▶ Material for the task
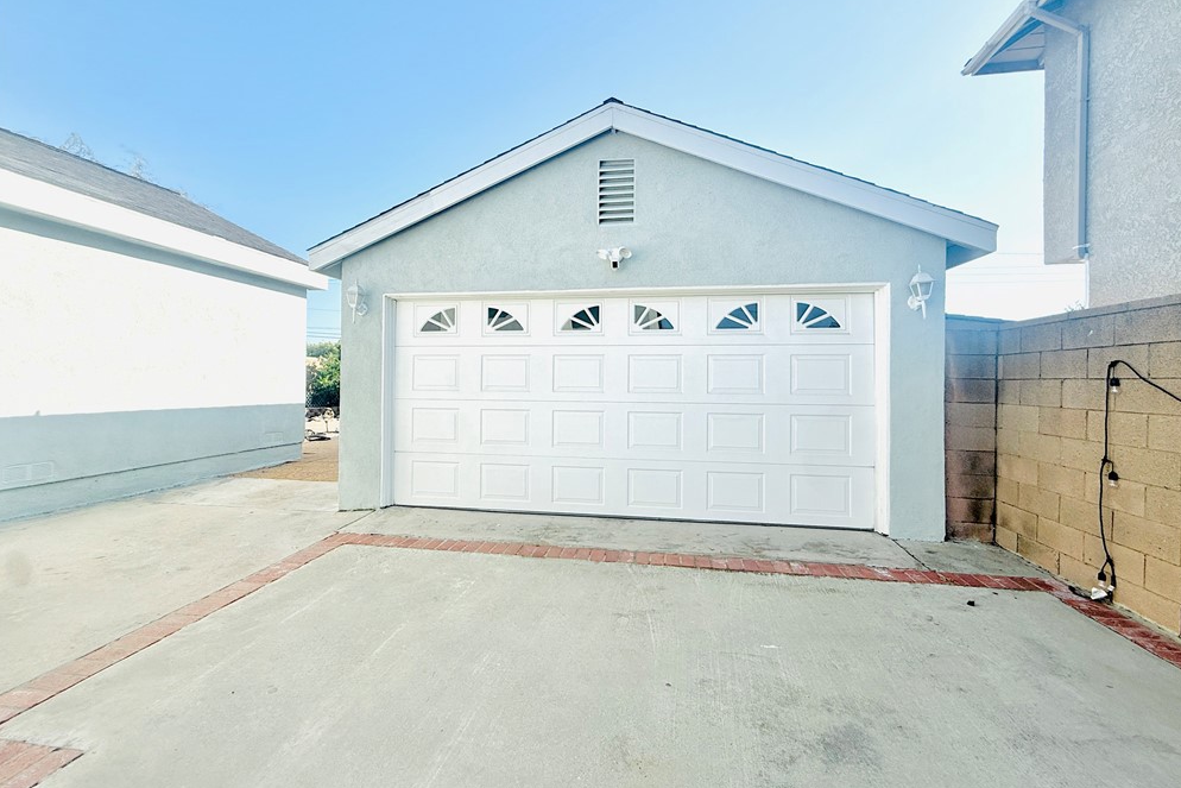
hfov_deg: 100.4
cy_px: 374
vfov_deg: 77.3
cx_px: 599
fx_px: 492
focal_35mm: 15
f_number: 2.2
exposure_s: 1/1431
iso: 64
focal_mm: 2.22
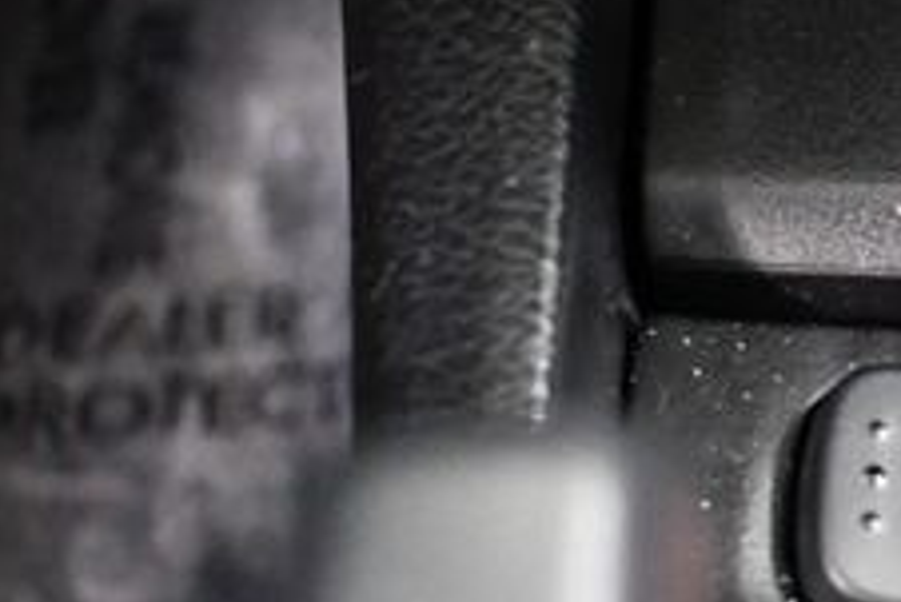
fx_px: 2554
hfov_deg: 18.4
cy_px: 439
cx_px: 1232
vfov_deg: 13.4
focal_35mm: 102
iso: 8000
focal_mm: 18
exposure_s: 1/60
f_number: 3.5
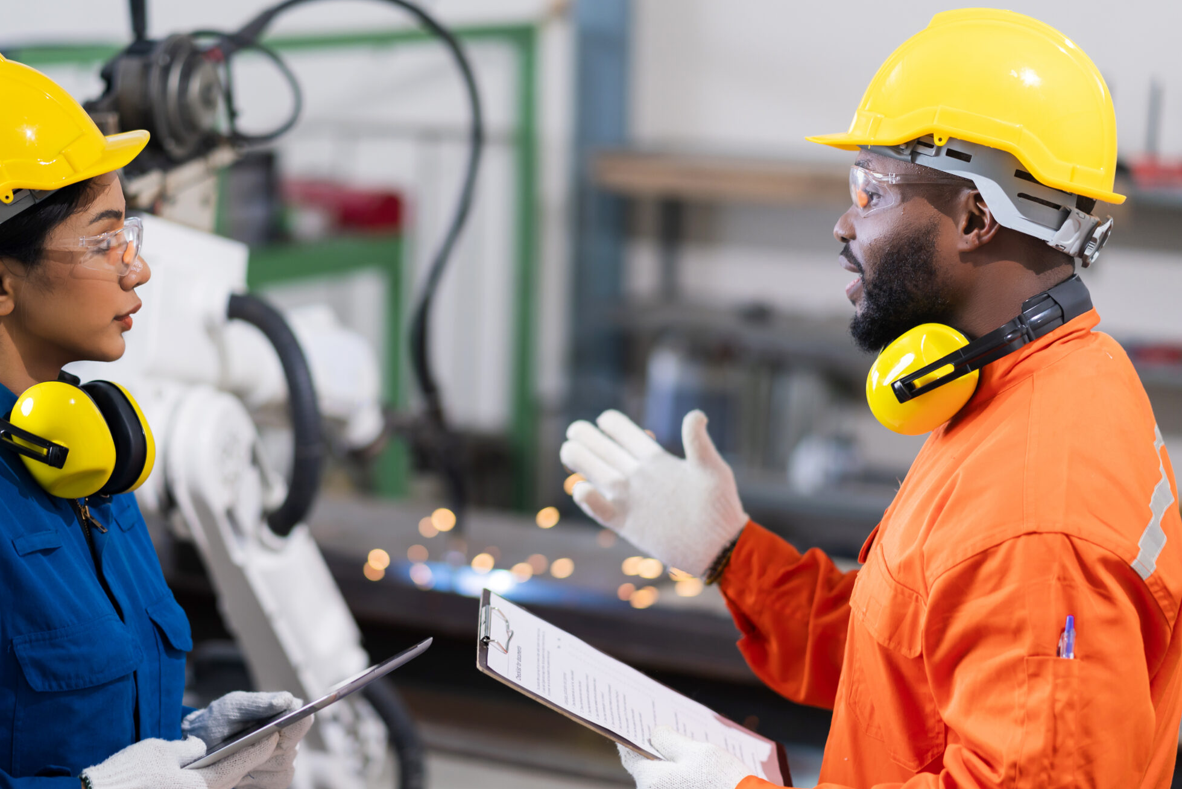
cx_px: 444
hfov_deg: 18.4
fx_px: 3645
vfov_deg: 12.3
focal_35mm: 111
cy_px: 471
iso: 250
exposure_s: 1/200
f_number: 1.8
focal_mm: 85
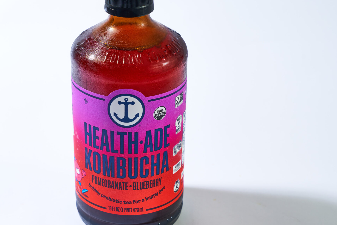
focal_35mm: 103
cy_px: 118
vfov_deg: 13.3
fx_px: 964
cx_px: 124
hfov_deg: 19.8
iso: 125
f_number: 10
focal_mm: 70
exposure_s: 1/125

==

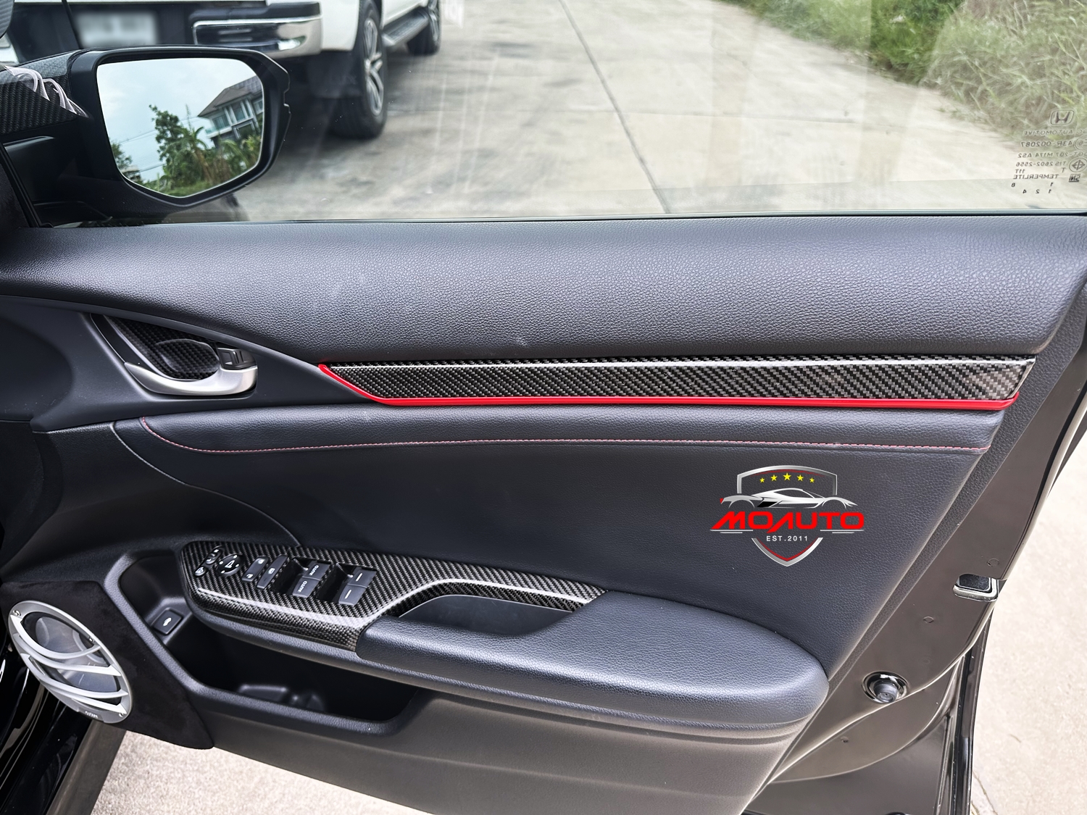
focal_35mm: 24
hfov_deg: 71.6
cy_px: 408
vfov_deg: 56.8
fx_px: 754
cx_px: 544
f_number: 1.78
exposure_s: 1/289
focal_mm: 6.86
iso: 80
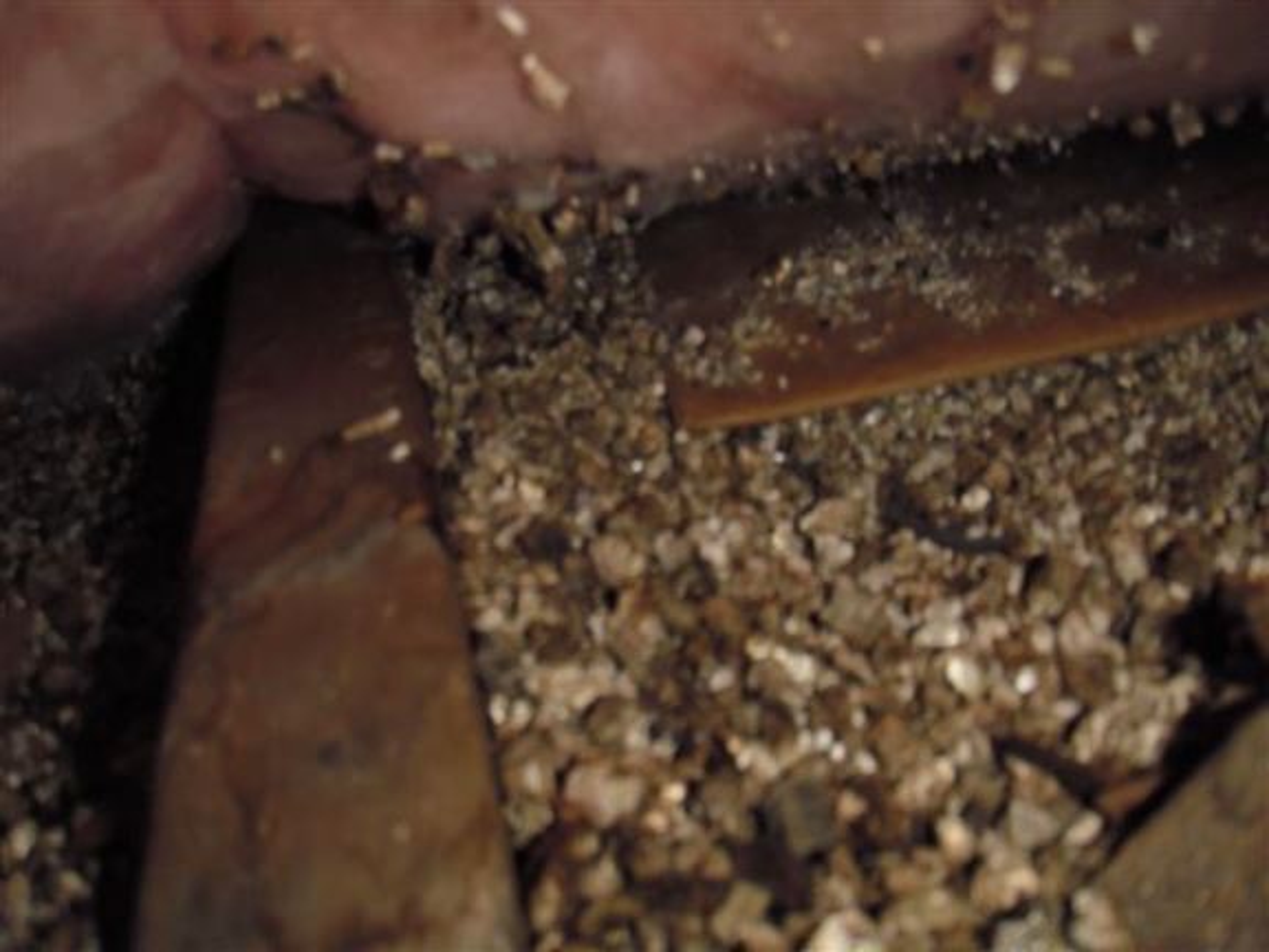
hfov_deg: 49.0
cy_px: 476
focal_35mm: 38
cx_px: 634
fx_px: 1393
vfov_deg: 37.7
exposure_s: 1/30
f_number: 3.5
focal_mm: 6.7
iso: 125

...

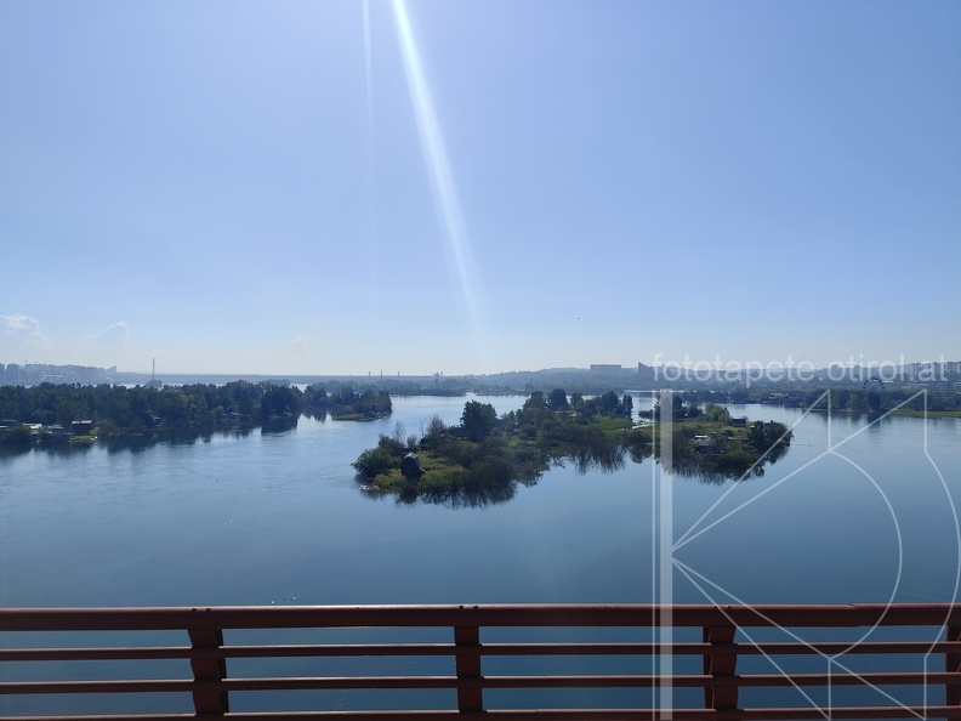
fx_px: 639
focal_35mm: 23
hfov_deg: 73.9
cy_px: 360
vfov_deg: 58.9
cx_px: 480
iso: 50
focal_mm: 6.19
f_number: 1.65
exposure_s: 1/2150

▶ Exercise description
From the records above, write out exactly the lines that begin at the line with "f_number: 2.2" and end at the line with "exposure_s: 1/125". Pictures must not appear in the output.

▶ Solved problem
f_number: 2.2
exposure_s: 1/1431
iso: 64
focal_mm: 2.22
fx_px: 2554
hfov_deg: 18.4
cy_px: 439
cx_px: 1232
vfov_deg: 13.4
focal_35mm: 102
iso: 8000
focal_mm: 18
exposure_s: 1/60
f_number: 3.5
cx_px: 444
hfov_deg: 18.4
fx_px: 3645
vfov_deg: 12.3
focal_35mm: 111
cy_px: 471
iso: 250
exposure_s: 1/200
f_number: 1.8
focal_mm: 85
focal_35mm: 103
cy_px: 118
vfov_deg: 13.3
fx_px: 964
cx_px: 124
hfov_deg: 19.8
iso: 125
f_number: 10
focal_mm: 70
exposure_s: 1/125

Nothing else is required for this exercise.